課題の指示
1. 本文について、次の問いに答える。
(a) 福井謙一氏がノーベル化学賞を受賞したのは何年か。
(b) 村山昇の肩書きは何か。
(c) 福井氏によれば、新しい理論は何をもって生まれるか。
2. 本文のうち、「概念を起こす力・意味を与える」を含む語句から始め、「論というのは、だれにも真似ができない」。」のあとで止めた範囲を、原文どおりに写して返す。
3. 本文の「結局、突拍子もないような」で始まる段落を、主な内容を残して箇条書きに書き直す。

本文
コンセプチュアル思考〈第1回〉 「知・情・意」3つの思考

画像: Career Portrait Consulting

2016.02.05

仕事術

コンセプチュアル思考〈第1回〉 「知・情・意」3つの思考

村山 昇
キャリア・ポートレート コンサルティング 代表

概念を起こす力・意味を与える力・観をつくる力を養う『コンセプチュアル思考』のウェブ講義シリーズ

1981年にノーベル化学賞を受賞した福井謙一氏は次のように言っています。

「結局、突拍子もないようなところから生まれた新しい学問というのは、結論をある事柄から論理的に導けるという性質のものではないのです。では、何をもって新しい理論が生まれてくるのか。それは直観です。まず、直観が働き、そこから論理が構築されていく。(中略)だれでも導ける結論であれば、すでにだれかの手で引き出されていてもおかしくはありません。逆に、論理によらない直観的な選択によって出された結論というのは、だれにも真似ができない」。

提供データ

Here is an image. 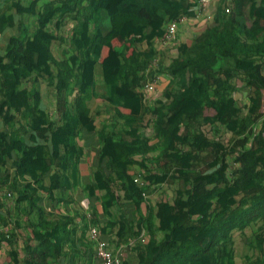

解答例
1.
(a) 1981年
(b) キャリア・ポートレート コンサルティング 代表
(c) 直観

2.
概念を起こす力・意味を与える力・観をつくる力を養う『コンセプチュアル思考』のウェブ講義シリーズ

1981年にノーベル化学賞を受賞した福井謙一氏は次のように言っています。

「結局、突拍子もないようなところから生まれた新しい学問というのは、結論をある事柄から論理的に導けるという性質のものではないのです。では、何をもって新しい理論が生まれてくるのか。それは直観です。まず、直観が働き、そこから論理が構築されていく。(中略)だれでも導ける結論であれば、すでにだれかの手で引き出されていてもおかしくはありません。逆に、論理によらない直観的な選択によって出された結論というのは、だれにも真似ができない」。

3.
- 突拍子もないところから生まれた新しい学問は、結論をある事柄から論理的に導けるものではない。
- 新しい理論は直観から生まれる。まず直観が働き、そこから論理が構築される。
- だれでも導ける結論なら、すでにだれかが引き出していてもおかしくない。
- 論理によらない直観的な選択で出された結論は、だれにも真似ができない。